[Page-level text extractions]
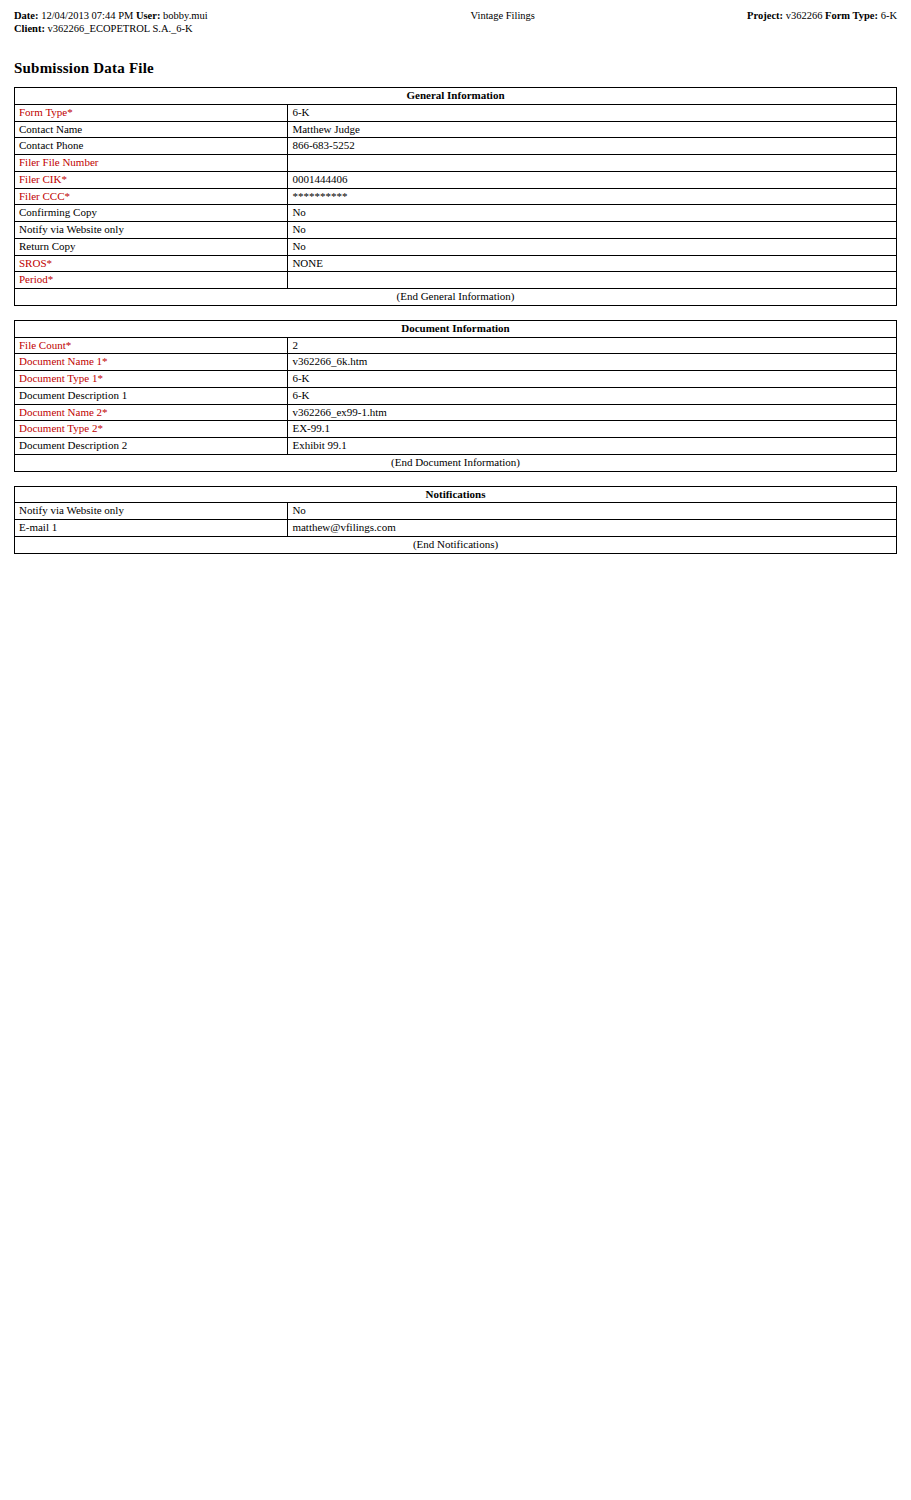| Date: 12/04/2013 07:44 PM User: bobby.mui | Vintage Filings | Project: v362266 Form Type: 6-K |
| Client: v362266_ECOPETROL S.A._6-K | | |
Submission Data File
| General Information |
| Form Type* | 6-K |
| Contact Name | Matthew Judge |
| Contact Phone | 866-683-5252 |
| Filer File Number | |
| Filer CIK* | 0001444406 |
| Filer CCC* | ********** |
| Confirming Copy | No |
| Notify via Website only | No |
| Return Copy | No |
| SROS* | NONE |
| Period* | |
| (End General Information) |
| Document Information |
| File Count* | 2 |
| Document Name 1* | v362266_6k.htm |
| Document Type 1* | 6-K |
| Document Description 1 | 6-K |
| Document Name 2* | v362266_ex99-1.htm |
| Document Type 2* | EX-99.1 |
| Document Description 2 | Exhibit 99.1 |
| (End Document Information) |
| Notifications |
| Notify via Website only | No |
| E-mail 1 | matthew@vfilings.com |
| (End Notifications) |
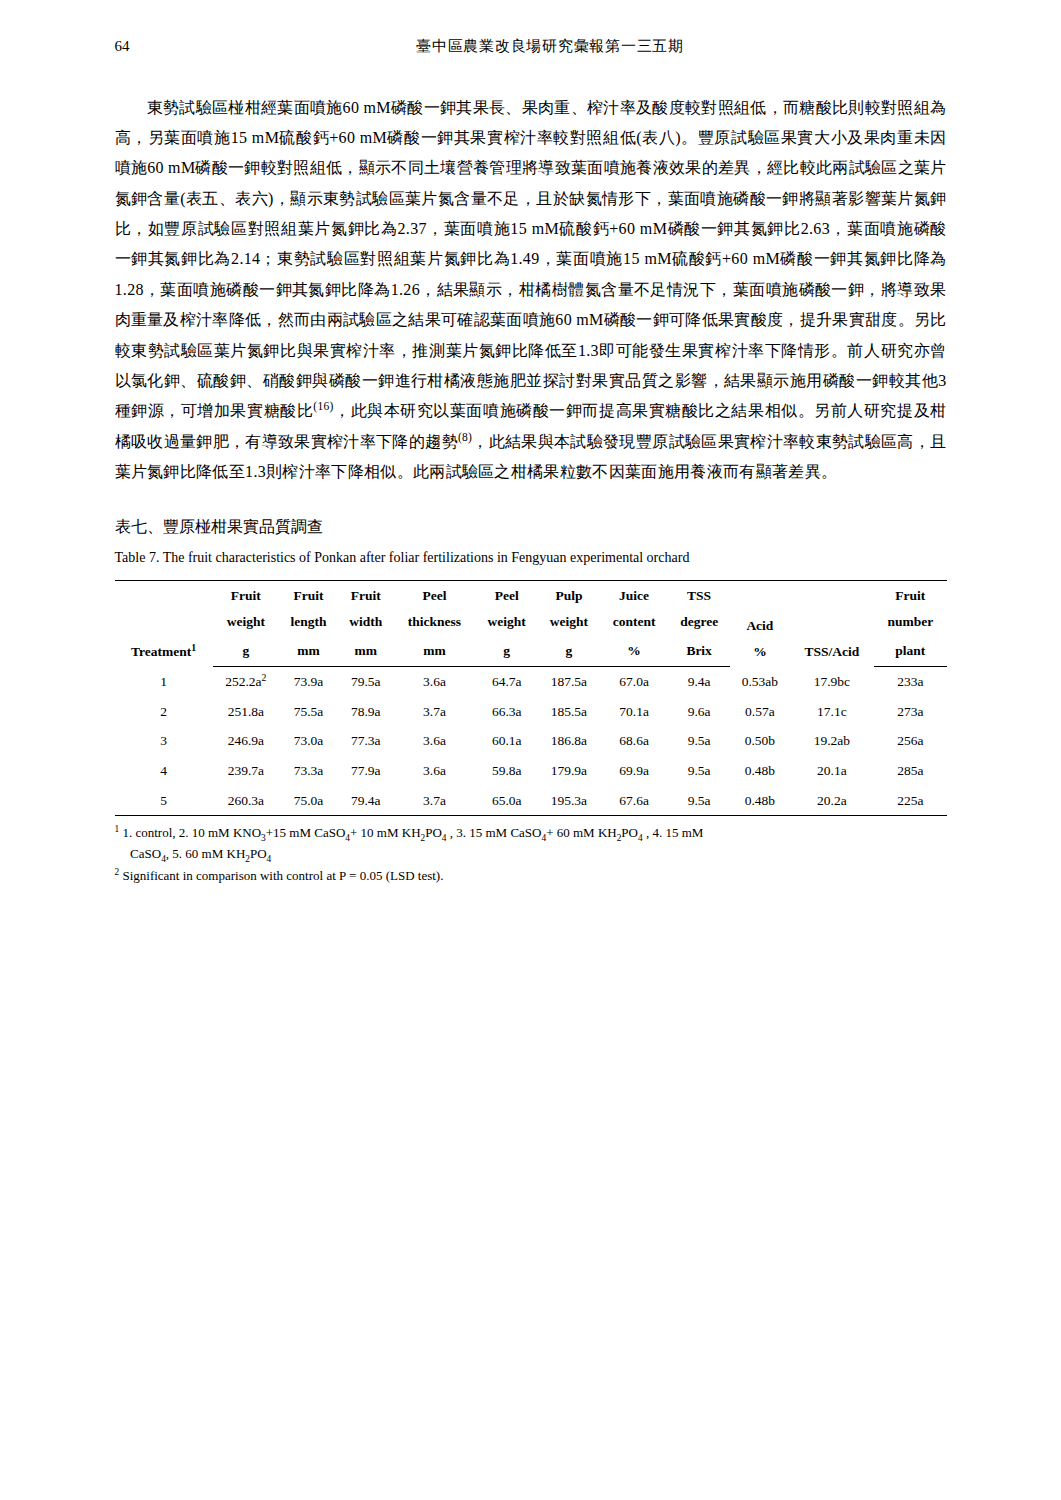64 臺中區農業改良場研究彙報第一三五期
東勢試驗區椪柑經葉面噴施60 mM磷酸一鉀其果長、果肉重、榨汁率及酸度較對照組低，而糖酸比則較對照組為高，另葉面噴施15 mM硫酸鈣+60 mM磷酸一鉀其果實榨汁率較對照組低(表八)。豐原試驗區果實大小及果肉重未因噴施60 mM磷酸一鉀較對照組低，顯示不同土壤營養管理將導致葉面噴施養液效果的差異，經比較此兩試驗區之葉片氮鉀含量(表五、表六)，顯示東勢試驗區葉片氮含量不足，且於缺氮情形下，葉面噴施磷酸一鉀將顯著影響葉片氮鉀比，如豐原試驗區對照組葉片氮鉀比為2.37，葉面噴施15 mM硫酸鈣+60 mM磷酸一鉀其氮鉀比2.63，葉面噴施磷酸一鉀其氮鉀比為2.14；東勢試驗區對照組葉片氮鉀比為1.49，葉面噴施15 mM硫酸鈣+60 mM磷酸一鉀其氮鉀比降為1.28，葉面噴施磷酸一鉀其氮鉀比降為1.26，結果顯示，柑橘樹體氮含量不足情況下，葉面噴施磷酸一鉀，將導致果肉重量及榨汁率降低，然而由兩試驗區之結果可確認葉面噴施60 mM磷酸一鉀可降低果實酸度，提升果實甜度。另比較東勢試驗區葉片氮鉀比與果實榨汁率，推測葉片氮鉀比降低至1.3即可能發生果實榨汁率下降情形。前人研究亦曾以氯化鉀、硫酸鉀、硝酸鉀與磷酸一鉀進行柑橘液態施肥並探討對果實品質之影響，結果顯示施用磷酸一鉀較其他3種鉀源，可增加果實糖酸比(16)，此與本研究以葉面噴施磷酸一鉀而提高果實糖酸比之結果相似。另前人研究提及柑橘吸收過量鉀肥，有導致果實榨汁率下降的趨勢(8)，此結果與本試驗發現豐原試驗區果實榨汁率較東勢試驗區高，且葉片氮鉀比降低至1.3則榨汁率下降相似。此兩試驗區之柑橘果粒數不因葉面施用養液而有顯著差異。
表七、豐原椪柑果實品質調查
Table 7. The fruit characteristics of Ponkan after foliar fertilizations in Fengyuan experimental orchard
| Treatment 1 | Fruit weight | Fruit length | Fruit width | Peel thickness | Peel weight | Pulp weight | Juice content | TSS degree | Acid % | TSS/Acid | Fruit number |
| --- | --- | --- | --- | --- | --- | --- | --- | --- | --- | --- | --- |
| g | mm | mm | mm | g | g | % | Brix | plant |
| 1 | 252.2a 2 | 73.9a | 79.5a | 3.6a | 64.7a | 187.5a | 67.0a | 9.4a | 0.53ab | 17.9bc | 233a |
| 2 | 251.8a | 75.5a | 78.9a | 3.7a | 66.3a | 185.5a | 70.1a | 9.6a | 0.57a | 17.1c | 273a |
| 3 | 246.9a | 73.0a | 77.3a | 3.6a | 60.1a | 186.8a | 68.6a | 9.5a | 0.50b | 19.2ab | 256a |
| 4 | 239.7a | 73.3a | 77.9a | 3.6a | 59.8a | 179.9a | 69.9a | 9.5a | 0.48b | 20.1a | 285a |
| 5 | 260.3a | 75.0a | 79.4a | 3.7a | 65.0a | 195.3a | 67.6a | 9.5a | 0.48b | 20.2a | 225a |
1 1. control, 2. 10 mM KNO3+15 mM CaSO4+ 10 mM KH2PO4 , 3. 15 mM CaSO4+ 60 mM KH2PO4 , 4. 15 mM
CaSO4, 5. 60 mM KH2PO4
2 Significant in comparison with control at P = 0.05 (LSD test).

The task:
Your task is to collect every line above that contains the word "Information".

Result of the exercise:
| General Information |
| (End General Information) |
| Document Information |
| (End Document Information) |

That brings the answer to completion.